Wubi News

Lib Dems set out plan to end 12-hour A&E waits

2026-01-13 22:00:05

The Liberal Democrats have set out a £1.5bn plan to give patients in England a legal right to be admitted or referred for treatment within 12 hours of arriving at A&E, to end what they have called a "deadly corridor crisis".

In a speech, party leader Sir Ed Davey called for a new legal duty to limit the time patients wait to be admitted, transferred or discharged after arriving in A&E.

The Lib Dems say their plan would be funded by scrapping a UK-US pharmaceuticals deal, which could see the NHS pay billions more for drugs.

The Department of Health and Social Care said the government had invested an extra £26bn in the NHS and argued it would "take time to turn around the mess we inherited".

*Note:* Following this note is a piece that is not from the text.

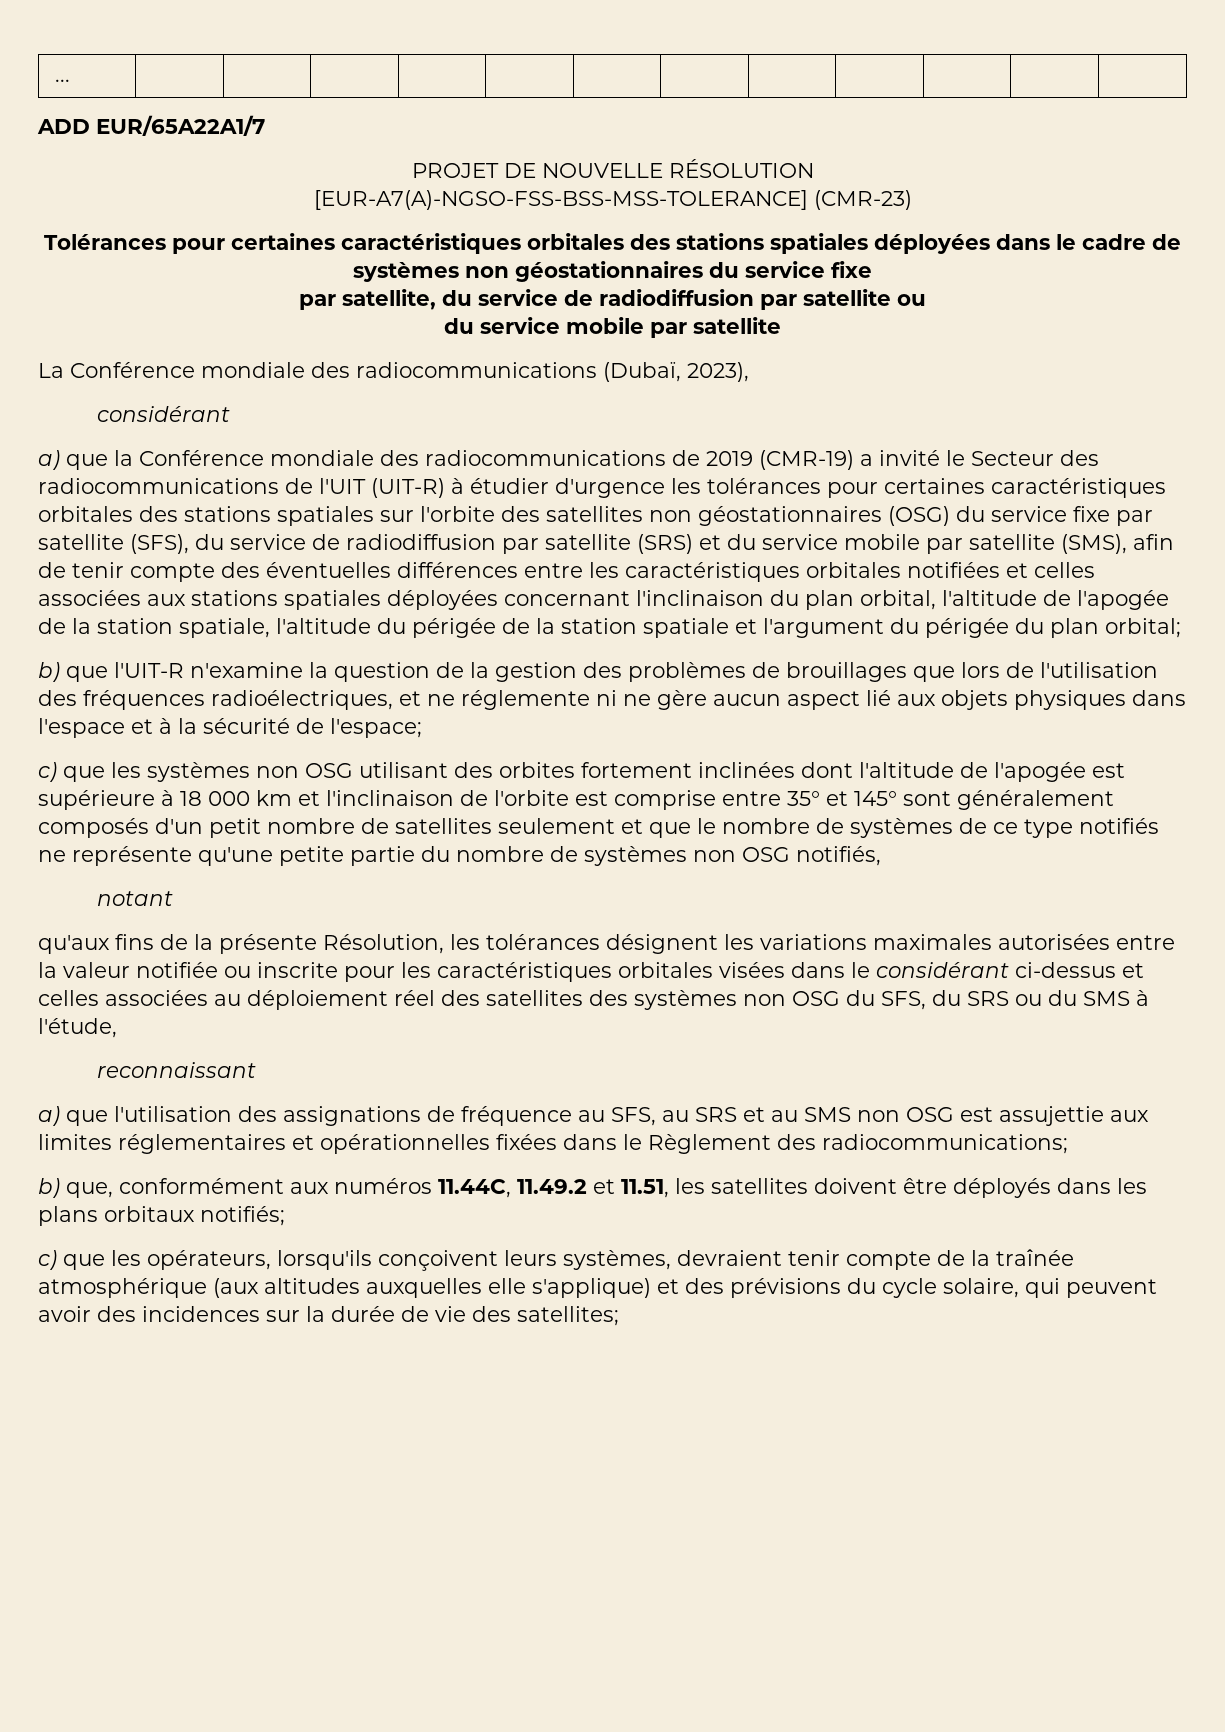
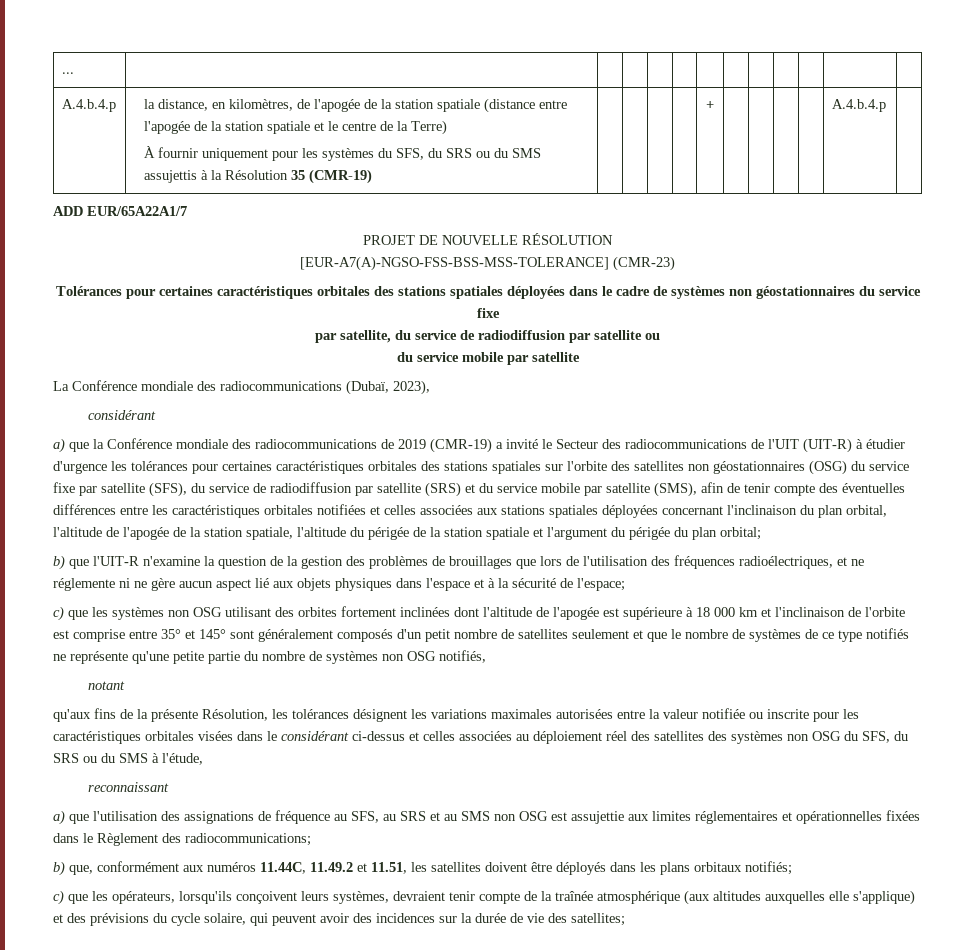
(70, 80) none -> [61,99,116,112] [144,98,568,113] [144,120,448,135] [144,146,542,161] [144,169,373,184] [706,101,714,109] [831,99,886,112] // A.4.b.4.p | la distance, en kilomètres, de l'apogée de la station spatiale (distance entre l'apogée de la station spatiale et le centre de la Terre) // À fournir uniquement pour les systèmes du SFS, du SRS ou du SMS assujettis à la Résolution 35 (CMR-19) | | | | | + | | | | | A.4.b.4.p |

Getting the NHS "back on its feet" after the pandemic, which increased pressures on the health service, is one of the Labour government's biggest priorities.

In its 2024 election manifesto, Labour said its immediate priority on health will be to "get a grip on the record waiting lists" and "return to meeting NHS performance standards".

Labour's main focus has been getting waiting times down for non-urgent, consultant-led treatments.

NHS waiting lists for those treatments remain high, with around 7.4 million people waiting as of late 2025, significantly above pre-pandemic levels, though slightly down from peak backlogs after Covid-19.

On A&E treatment, last year the government said it would invest more than £450m on expanding urgent and emergency care facilities to provide faster care for patients.

Health Secretary Wes Streeting said even in the NHS's best days "there will still have been patients on trolleys in corridors being treated in conditions that fall short of my ambitions and expectations for our health service".

He said during his tenure as health secretary so far, he had "sought to get the balance right - being proud of our progress without overselling the success and being honest about our shortcomings and challenges without fuelling pessimism and defeatism".

A Department of Health and Social Care spokesperson said "corridor care is unacceptable".

"That's why this government is tackling the situation by delivering 500,000 more vaccinations compared to last year, building new same day emergency centres, mental health crisis centres, and deploying 500 brand new ambulances," the spokesperson said.

"In addition, we've struck a deal on medicine pricing that puts patients first and strengthens our life sciences sector, all without taking essential funding from our frontline services."

The Conservatives, who were in government during the pandemic, have been approached for comment.